Depuis quarante ans, le Mouvement des forces démocratiques de Casamance argue d’un droit à la séparation avec le Sénégal qui aurait été acquis pendant la colonisation. Réfutée par les travaux académiques et experts, cette affirmation ne peut, pour autant, être traitée à la légère. La centralité du moment colonial dans la narration indépendantiste casamançaise est une réverbération, dans le présent, des zones grises du passé.

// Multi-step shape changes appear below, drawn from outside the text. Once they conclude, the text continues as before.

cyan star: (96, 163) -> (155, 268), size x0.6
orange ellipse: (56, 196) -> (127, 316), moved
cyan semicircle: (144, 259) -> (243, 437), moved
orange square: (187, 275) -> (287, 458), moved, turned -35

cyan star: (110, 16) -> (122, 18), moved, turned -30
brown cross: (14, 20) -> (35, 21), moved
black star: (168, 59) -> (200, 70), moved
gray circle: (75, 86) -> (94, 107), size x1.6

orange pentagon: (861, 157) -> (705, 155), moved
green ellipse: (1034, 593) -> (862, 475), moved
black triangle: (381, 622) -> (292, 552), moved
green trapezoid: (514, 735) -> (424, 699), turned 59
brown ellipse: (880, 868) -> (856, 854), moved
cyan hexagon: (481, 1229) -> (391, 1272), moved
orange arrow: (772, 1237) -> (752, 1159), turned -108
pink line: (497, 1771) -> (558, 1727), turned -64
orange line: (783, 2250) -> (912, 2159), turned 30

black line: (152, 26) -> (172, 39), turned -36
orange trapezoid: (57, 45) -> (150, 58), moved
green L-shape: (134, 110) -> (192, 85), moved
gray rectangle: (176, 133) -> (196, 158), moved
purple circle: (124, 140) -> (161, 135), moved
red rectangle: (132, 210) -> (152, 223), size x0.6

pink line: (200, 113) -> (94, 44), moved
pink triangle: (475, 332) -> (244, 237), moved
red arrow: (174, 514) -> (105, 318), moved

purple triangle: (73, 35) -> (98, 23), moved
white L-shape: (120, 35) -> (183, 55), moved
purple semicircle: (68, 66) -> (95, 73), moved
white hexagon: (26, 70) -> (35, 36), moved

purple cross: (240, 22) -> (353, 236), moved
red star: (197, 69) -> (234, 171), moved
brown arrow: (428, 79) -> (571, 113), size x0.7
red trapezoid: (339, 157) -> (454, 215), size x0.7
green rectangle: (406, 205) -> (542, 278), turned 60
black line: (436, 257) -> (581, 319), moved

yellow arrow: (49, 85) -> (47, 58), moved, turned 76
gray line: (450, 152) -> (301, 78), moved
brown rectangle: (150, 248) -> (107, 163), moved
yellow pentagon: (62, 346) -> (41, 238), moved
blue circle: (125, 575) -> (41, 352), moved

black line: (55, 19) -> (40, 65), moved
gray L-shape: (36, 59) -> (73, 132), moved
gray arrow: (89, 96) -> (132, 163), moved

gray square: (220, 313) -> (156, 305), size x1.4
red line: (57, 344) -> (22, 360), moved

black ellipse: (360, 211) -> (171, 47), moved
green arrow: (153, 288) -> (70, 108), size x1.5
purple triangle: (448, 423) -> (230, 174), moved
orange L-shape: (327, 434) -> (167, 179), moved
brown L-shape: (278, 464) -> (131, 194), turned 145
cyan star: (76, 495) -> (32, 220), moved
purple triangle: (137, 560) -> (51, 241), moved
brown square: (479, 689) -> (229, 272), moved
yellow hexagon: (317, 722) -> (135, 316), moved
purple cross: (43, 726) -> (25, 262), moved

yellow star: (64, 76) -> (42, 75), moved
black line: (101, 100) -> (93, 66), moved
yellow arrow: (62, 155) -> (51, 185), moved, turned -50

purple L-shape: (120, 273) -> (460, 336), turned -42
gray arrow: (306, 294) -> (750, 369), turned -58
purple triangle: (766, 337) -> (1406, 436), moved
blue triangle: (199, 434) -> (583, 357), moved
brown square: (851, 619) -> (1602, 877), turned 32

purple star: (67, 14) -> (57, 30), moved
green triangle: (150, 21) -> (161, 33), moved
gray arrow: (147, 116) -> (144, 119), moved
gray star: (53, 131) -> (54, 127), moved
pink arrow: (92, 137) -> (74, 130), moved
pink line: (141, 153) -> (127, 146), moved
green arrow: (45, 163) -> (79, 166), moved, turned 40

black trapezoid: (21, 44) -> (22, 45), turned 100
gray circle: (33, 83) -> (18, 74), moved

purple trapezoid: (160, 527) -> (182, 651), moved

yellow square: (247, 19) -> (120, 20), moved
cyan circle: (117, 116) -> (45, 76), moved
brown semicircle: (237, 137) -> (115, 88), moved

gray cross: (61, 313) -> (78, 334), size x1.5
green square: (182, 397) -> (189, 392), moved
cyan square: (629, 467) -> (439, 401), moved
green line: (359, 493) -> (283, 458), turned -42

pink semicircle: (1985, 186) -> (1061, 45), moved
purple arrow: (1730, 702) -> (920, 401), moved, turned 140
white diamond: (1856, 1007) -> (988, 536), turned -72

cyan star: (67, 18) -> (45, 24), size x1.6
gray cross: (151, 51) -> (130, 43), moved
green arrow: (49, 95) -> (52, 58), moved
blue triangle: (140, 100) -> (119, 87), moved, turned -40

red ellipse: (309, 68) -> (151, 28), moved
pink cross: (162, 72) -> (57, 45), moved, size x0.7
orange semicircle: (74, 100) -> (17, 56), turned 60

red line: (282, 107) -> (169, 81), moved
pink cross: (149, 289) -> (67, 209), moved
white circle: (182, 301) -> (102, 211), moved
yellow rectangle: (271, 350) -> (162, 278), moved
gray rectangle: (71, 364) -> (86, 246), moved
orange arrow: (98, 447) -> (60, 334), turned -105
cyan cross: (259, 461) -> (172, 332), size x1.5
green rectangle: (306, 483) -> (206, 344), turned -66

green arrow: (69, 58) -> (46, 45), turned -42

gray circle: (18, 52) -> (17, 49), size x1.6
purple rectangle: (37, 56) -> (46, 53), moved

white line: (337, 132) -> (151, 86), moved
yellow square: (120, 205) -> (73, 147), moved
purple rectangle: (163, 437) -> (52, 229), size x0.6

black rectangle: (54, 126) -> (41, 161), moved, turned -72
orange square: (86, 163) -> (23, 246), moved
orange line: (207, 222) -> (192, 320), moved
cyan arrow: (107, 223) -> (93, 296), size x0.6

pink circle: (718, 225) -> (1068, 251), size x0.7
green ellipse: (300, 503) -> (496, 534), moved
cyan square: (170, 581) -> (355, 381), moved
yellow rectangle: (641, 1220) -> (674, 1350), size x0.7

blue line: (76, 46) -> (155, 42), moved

Entre le dernier quart du xixe siècle et les années 1970, l’idée de l’autonomie s’est forgée et consolidée dans l’expérience coloniale, les luttes des années de la décolonisation, les attentes morales et la mémoire politique que ces combats ont générées.
Reposant sur des archives publiques, des archives privées inédites et de nombreux entretiens, cette enquête nous propose une nouvelle manière de penser l’histoire de la Casamance et celle de la formation de l’État au Sénégal. Elle montre que l’autonomie de cette partie méridionale du territoire sénégalais a été l’un des projets non advenus de la colonisation et de la décolonisation, un projet qu’ont envisagé aussi bien des agents français que des militants politiques casamançais. Elle restitue la généalogie coloniale des imaginaires sociaux contemporains et apporte un éclairage puissant sur le jeu électoral et parlementaire dans l’Afrique de l’Ouest des années 1950, en rendant compte de l’incertitude du cadre territorial de la décolonisation.
Cet ouvrage invite également à questionner l’événement en histoire. Il prend au sérieux les idées et les projets inaboutis ainsi que leurs effets dans le temps, et considère dans son ensemble le champ des possibles. Il offre ainsi une contribution fondamentale à la compréhension de l’historicité, singulièrement des sociétés africaines.